Links between translation elongation and non‐uniform translation. Elongation entails three steps, decoding, peptide bond formation and translocation. During decoding, EF‐Tu in bacteria (or eEF1α in eukaryotes) delivers aa‐tRNA to the A site of the ribosome. These factors are GTPases that in their GTP‐bound conformation form a high‐affinity ternary complex with aa‐tRNA and GTP which, in turn, binds to the ribosome and, after GTP hydrolysis, releases aa‐tRNA to accommodate in the PTC. The ribosome selects an aa‐tRNA that is cognate to the codon in the A site (yellow) among other aa‐tRNAs. These can be almost‐cognate (orange), near‐cognate (green) or non‐cognate (blue). Peptide bond formation between aa‐tRNA in the A site and pept‐tRNA in the P site is catalyzed by the ribosome and usually does not require auxiliary proteins. The peptidyl transfer reaction between two Pro residues requires EF‐P (eIF5A in eukaryotes). Translocation is catalyzed by EF‐G (eEF2 in eukaryotes) at the cost of GTP hydrolysis. Ribosomes, aa‐tRNA and factors are all active players, and the exact interplay between them determines the actual speed and fidelity of translation. Callouts summarize potential sources of translational non‐uniformity at each step of the elongation cycle.

Figure 4

Schematic representation of a cross‐section of the ribosome with the nascent peptide.

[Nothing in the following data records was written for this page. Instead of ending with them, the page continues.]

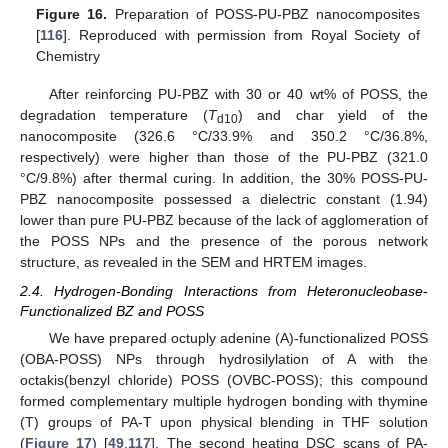
Figure 16.
Preparation of POSS-PU-PBZ nanocomposites
[
116
]. Reproduced with permission from Royal Society of
Chemistry
After reinforcing PU-PBZ with 30 or 40 wt% of POSS, the
degradation temperature (
T
) and char yield of the
d10
nanocomposite (326.6 °C/33.9% and 350.2 °C/36.8%,
respectively) were higher than those of the PU-PBZ (321.0
°C/9.8%) after thermal curing. In addition, the 30% POSS-PU-
PBZ nanocomposite possessed a dielectric constant (1.94)
lower than pure PU-PBZ because of the lack of agglomeration of
the POSS NPs and the presence of the porous network
structure, as revealed in the SEM and HRTEM images.
2.4. Hydrogen-Bonding Interactions from Heteronucleobase-
Functionalized BZ and POSS
We have prepared octuply adenine (A)-functionalized POSS
(OBA-POSS) NPs through hydrosilylation of A with the
octakis(benzyl chloride) POSS (OVBC-POSS); this compound
formed complementary multiple hydrogen bonding with thymine
(T) groups of PA-T upon physical blending in THF solution
(
Figure 17
) [
49
,
117
]. The second heating DSC scans of PA-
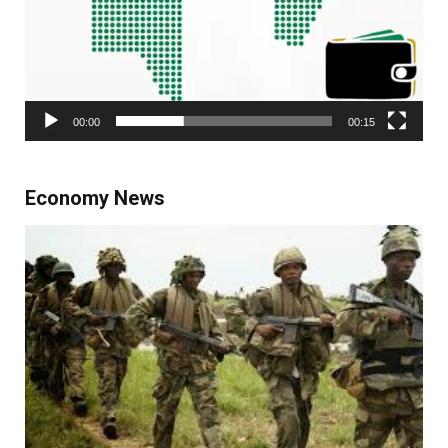
00:00
00:15
Economy News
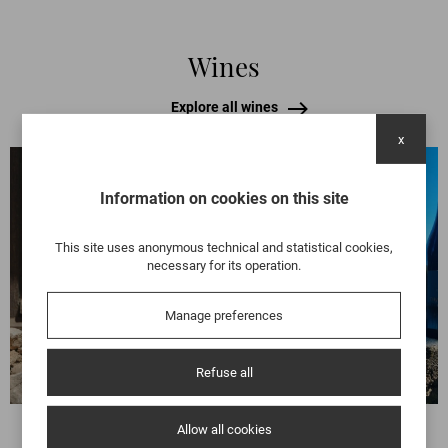
Wines
Explore all wines
x
Information on cookies on this site
BEAUJOLAIS
BEAUJOLAIS LANTIGNIÉ
This site uses anonymous technical and statistical cookies,
L’AMOURGANDISE
necessary for its operation.
You love and crave it with greed, as
the name suggests.
Manage preferences
Discover
Refuse all
Allow all cookies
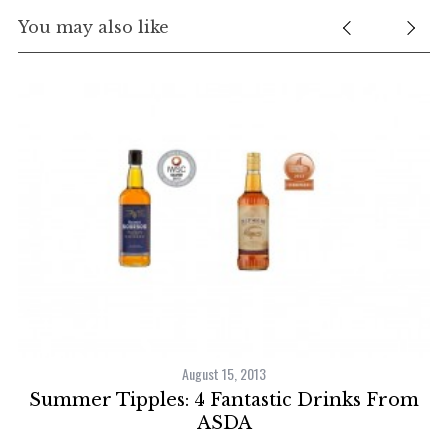
You may also like
August 15, 2013
Summer Tipples: 4 Fantastic Drinks From
st
ASDA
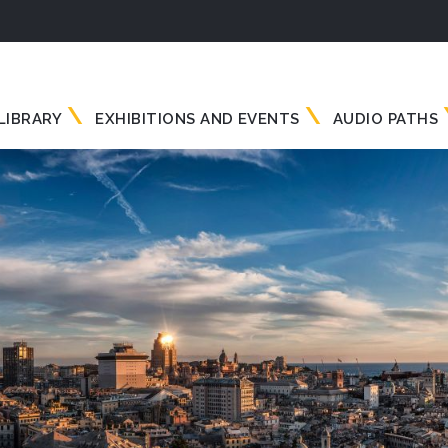
LIBRARY
EXHIBITIONS AND EVENTS
AUDIO PATHS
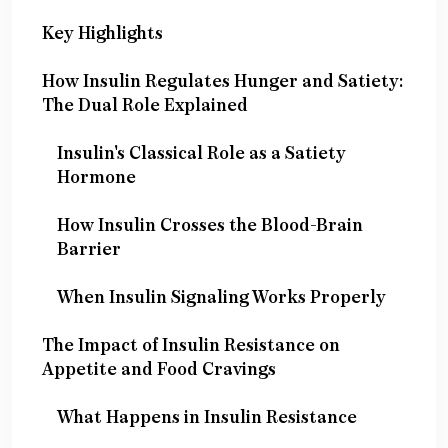
Key Highlights
How Insulin Regulates Hunger and Satiety:
The Dual Role Explained
Insulin's Classical Role as a Satiety
Hormone
How Insulin Crosses the Blood-Brain
Barrier
When Insulin Signaling Works Properly
The Impact of Insulin Resistance on
Appetite and Food Cravings
What Happens in Insulin Resistance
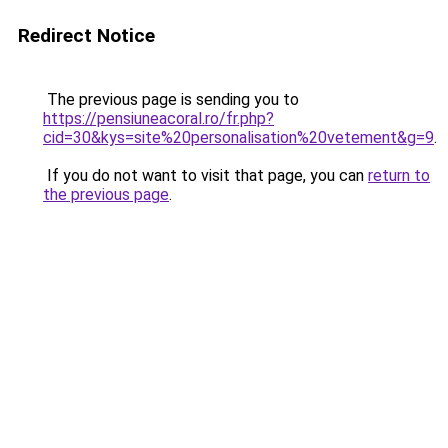
Redirect Notice
The previous page is sending you to
https://pensiuneacoral.ro/fr.php?
cid=30&kys=site%20personalisation%20vetement&g=9
.
If you do not want to visit that page, you can
return to
the previous page
.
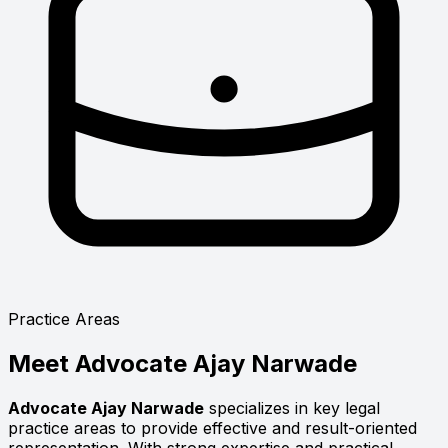
Practice Areas
Meet
Advocate Ajay Narwade
Advocate Ajay Narwade
specializes in key legal
practice areas to provide effective and result-oriented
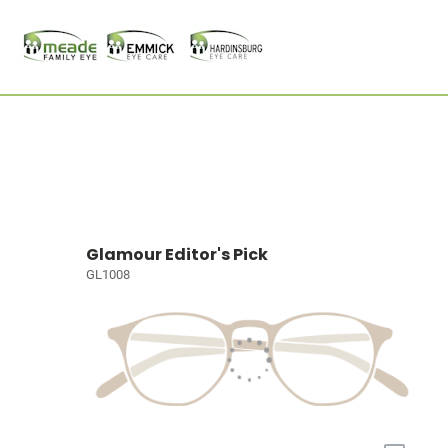
Glamour Editor's Pick
GL1008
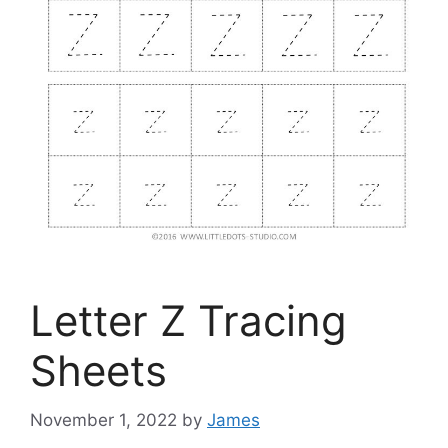
Letter Z Tracing
Sheets
November 1, 2022
by
James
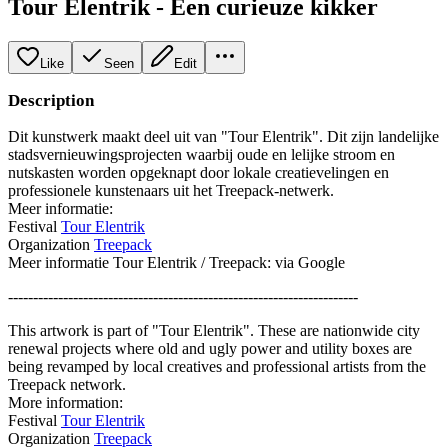
Tour Elentrik - Een curieuze kikker
Like
Seen
Edit
Description
Dit kunstwerk maakt deel uit van "Tour Elentrik". Dit zijn landelijke
stadsvernieuwingsprojecten waarbij oude en lelijke stroom en
nutskasten worden opgeknapt door lokale creatievelingen en
professionele kunstenaars uit het Treepack-netwerk.
Meer informatie:
Festival
Tour Elentrik
Organization
Treepack
Meer informatie Tour Elentrik / Treepack: via Google
----------------------------------------------------------------------
This artwork is part of "Tour Elentrik". These are nationwide city
renewal projects where old and ugly power and utility boxes are
being revamped by local creatives and professional artists from the
Treepack network.
More information:
Festival
Tour Elentrik
Organization
Treepack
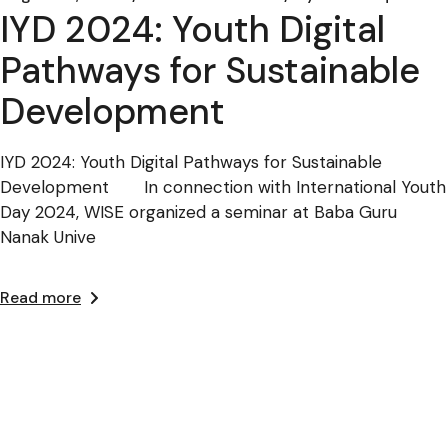
IYD 2024: Youth Digital
Pathways for Sustainable
Development
IYD 2024: Youth Digital Pathways for Sustainable
Development In connection with International Youth
Day 2024, WISE organized a seminar at Baba Guru
Nanak Unive
Read more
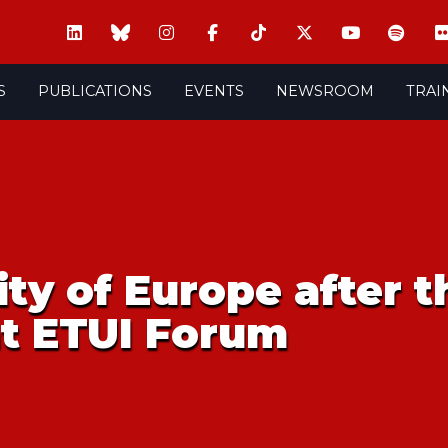
S
PUBLICATIONS
EVENTS
NEWSROOM
TRAI
ity of Europe after th
at ETUI Forum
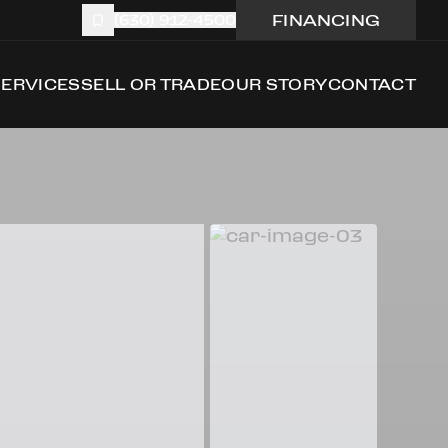
FINANCING
(630) 912-4500
SERVICES
SELL OR TRADE
OUR STORY
CONTACT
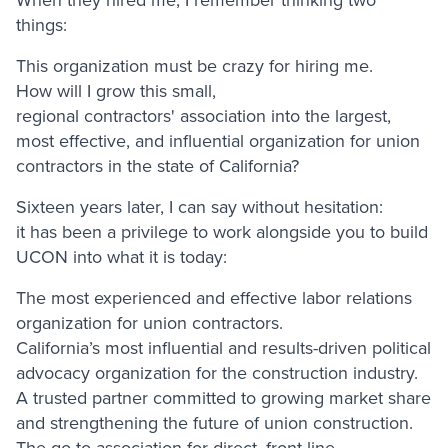
things:
This organization must be crazy for hiring me.
How will I grow this small,
regional contractors' association into the largest,
most effective, and influential organization for union
contractors in the state of California?
Sixteen years later, I can say without hesitation:
it has been a privilege to work alongside you to build
UCON into what it is today:
The most experienced and effective labor relations
organization for union contractors.
California’s most influential and results-driven political
advocacy organization for the construction industry.
A trusted partner committed to growing market share
and strengthening the future of union construction.
The go-to association for direct, front-line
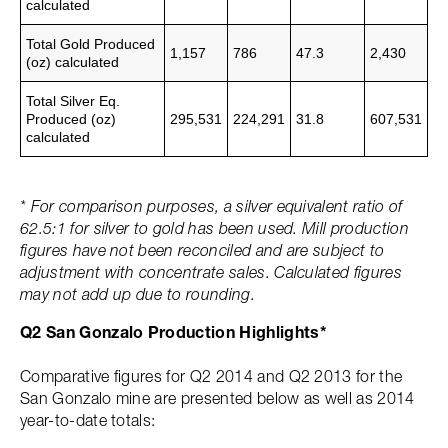
calculated
Total Gold Produced
1,157
786
47.3
2,430
(oz)
calculated
Total Silver Eq.
Produced (oz)
295,531
224,291
31.8
607,531
calculated
* For comparison purposes, a silver equivalent ratio of
62.5:1 for silver to gold has been used. Mill production
figures have not been reconciled and are subject to
adjustment with concentrate sales. Calculated figures
may not add up due to rounding.
Q2 San Gonzalo Production Highlights*
Comparative figures for Q2 2014 and Q2 2013 for the
San Gonzalo mine are presented below as well as 2014
year-to-date totals:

The peptide exit tunnel (overall length 100 Å) can be separated into three folding zones, as indicated.154 Ribosomal proteins uL4 and uL22 form the constriction. Protein uL23 and residues of 23S rRNA in the upper tunnel region (indicated by glow) can signal events in the tunnel to the PTC and the ribosome surface in the vicinity of the exit port.115

Figure 5

Effect of the ribosome on protein folding. U, unfolded protein; C, compact transient state or folding intermediate; N, native fold. Callouts summarize the potential effects at each step.

Figure 6

Synonymous codon usage directs co‐translational folding toward different protein conformations Reproduced from Ref. 156 with permission.